I read about “terminal lucidity” the other day, and breathed a sigh of relief inasmuch as I’m still wondering what it’s all about.

“At the end of life, it seems,” I said to Mary, “people who’ve been in comas and the like come to and ask how their grandchildren’s Little League season has been going.”

Actually, I don’t have to ask how the Little League season has been going: It went very well, thank you. It was Tyler Hansen, a 9-year-old, who caught my eye as I arrived one evening for the games at Pantigo. Strike, strike, strike. He was throwing nothing but strikes, and with zip too. I turned to a woman at my side — his mother, I was to learn — and said, “Wow, this kid is impressive!”

I don’t want to give him a swelled head, but his grit and his mechanics were so evident that it’s stuck in my mind, and I’ve seen many Little League games in my time, including those played by the 1991 team that won the district and county championships, the team that Brendan Fennell seemed always to bail out with grand-slam home runs with two outs in the bottom of the ninth and with East Hampton trailing by three.

That may not be utterly lucid, but it’s the way I remember it. Just as I remember Andy Tuthill repeatedly hitting a 4-year-old’s equivalent to a 500-foot (well, make that a 400-foot) homer with his father and me looking on, and Ross Gload’s three home runs into St. Joseph’s College’s parking lot, each farther than the last, in the small school county championship game of 1994.

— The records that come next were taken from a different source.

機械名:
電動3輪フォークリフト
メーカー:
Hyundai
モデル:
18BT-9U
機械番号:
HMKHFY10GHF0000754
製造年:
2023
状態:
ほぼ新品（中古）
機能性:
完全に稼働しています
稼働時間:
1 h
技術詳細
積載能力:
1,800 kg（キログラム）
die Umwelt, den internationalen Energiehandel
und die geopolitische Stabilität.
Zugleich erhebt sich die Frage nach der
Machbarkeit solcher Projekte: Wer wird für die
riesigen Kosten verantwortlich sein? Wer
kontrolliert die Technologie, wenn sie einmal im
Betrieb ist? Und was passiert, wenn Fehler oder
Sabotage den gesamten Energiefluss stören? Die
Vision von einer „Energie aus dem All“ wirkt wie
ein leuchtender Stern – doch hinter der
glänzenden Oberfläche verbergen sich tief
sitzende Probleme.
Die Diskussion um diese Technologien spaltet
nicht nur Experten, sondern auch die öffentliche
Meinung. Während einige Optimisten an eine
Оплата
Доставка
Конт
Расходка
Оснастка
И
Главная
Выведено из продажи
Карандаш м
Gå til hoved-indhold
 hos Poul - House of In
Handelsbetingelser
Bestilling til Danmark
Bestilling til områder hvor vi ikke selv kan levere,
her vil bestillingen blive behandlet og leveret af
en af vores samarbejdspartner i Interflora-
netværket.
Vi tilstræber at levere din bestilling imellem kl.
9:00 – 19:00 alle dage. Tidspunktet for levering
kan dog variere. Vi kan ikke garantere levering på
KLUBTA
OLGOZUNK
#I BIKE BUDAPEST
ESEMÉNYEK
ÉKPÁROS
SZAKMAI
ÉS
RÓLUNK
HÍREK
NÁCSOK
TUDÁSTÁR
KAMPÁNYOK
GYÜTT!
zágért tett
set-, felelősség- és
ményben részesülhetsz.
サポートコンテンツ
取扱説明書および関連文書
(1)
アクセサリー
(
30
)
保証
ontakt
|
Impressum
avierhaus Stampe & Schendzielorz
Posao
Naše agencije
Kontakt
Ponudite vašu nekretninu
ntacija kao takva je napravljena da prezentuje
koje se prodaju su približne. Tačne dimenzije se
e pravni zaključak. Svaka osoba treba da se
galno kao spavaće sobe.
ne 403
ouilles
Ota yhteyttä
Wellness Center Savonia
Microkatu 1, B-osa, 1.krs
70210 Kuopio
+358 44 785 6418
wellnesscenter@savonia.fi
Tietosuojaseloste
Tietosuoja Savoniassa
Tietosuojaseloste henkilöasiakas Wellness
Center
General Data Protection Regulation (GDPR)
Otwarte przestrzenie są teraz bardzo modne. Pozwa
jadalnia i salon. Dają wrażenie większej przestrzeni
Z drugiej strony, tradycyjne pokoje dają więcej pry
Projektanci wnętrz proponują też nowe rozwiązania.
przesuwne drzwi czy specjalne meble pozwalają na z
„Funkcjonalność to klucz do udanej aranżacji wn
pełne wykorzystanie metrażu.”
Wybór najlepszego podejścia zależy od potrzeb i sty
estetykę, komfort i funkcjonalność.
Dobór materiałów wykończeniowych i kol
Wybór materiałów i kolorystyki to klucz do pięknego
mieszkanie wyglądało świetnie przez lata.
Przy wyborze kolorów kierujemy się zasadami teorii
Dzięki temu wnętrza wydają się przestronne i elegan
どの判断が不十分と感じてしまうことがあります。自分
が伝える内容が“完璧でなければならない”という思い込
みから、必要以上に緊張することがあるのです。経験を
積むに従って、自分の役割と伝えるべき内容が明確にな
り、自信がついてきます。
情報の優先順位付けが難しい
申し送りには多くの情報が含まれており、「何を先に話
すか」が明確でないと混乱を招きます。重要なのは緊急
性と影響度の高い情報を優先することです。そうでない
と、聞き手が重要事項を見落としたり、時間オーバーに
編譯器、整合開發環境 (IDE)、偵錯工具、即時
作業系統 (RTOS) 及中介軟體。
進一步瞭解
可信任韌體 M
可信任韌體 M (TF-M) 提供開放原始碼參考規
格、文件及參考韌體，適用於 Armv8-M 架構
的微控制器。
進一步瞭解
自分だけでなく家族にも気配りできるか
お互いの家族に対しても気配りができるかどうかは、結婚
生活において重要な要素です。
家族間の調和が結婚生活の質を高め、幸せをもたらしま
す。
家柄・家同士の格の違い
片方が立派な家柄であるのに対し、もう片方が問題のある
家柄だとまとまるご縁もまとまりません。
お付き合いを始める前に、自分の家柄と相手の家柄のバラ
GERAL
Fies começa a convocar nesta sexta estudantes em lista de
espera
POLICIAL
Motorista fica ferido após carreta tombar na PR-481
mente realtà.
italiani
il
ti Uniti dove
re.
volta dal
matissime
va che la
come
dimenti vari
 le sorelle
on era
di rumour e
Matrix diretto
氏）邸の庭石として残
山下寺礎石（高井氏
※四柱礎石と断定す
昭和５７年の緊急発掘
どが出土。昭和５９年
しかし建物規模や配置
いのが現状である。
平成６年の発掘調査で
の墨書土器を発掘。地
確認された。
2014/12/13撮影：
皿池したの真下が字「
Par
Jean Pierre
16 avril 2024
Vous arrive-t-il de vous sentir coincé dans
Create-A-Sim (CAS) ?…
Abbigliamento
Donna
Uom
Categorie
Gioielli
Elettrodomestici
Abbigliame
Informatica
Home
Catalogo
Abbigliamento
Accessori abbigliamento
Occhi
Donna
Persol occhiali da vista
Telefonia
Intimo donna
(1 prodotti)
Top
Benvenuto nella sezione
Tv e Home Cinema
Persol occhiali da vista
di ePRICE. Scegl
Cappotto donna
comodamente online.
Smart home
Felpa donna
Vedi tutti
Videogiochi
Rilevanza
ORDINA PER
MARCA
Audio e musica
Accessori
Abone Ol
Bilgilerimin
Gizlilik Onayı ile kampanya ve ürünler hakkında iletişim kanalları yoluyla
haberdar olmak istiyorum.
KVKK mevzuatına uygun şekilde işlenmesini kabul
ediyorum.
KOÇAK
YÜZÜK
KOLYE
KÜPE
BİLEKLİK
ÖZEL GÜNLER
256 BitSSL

Funny what you remember. Roberto Clemente’s rifled throws from right field that caught by surprise runners who’d made a wide turn in rounding first base is another. And how sad Muffin and I were when we heard he had died.

So perhaps baseball in East Hampton will come around again. If it does, we’ll have people like Vinny Alversa, Henry Meyer, Tim Garneau, and Kevin Brophy to thank for it, not to mention the players themselves.

It really is a matter of the spirit — not just mind and body — as I suppose is the case with all exceptional teams.

The spirit grows and flourishes and moves on.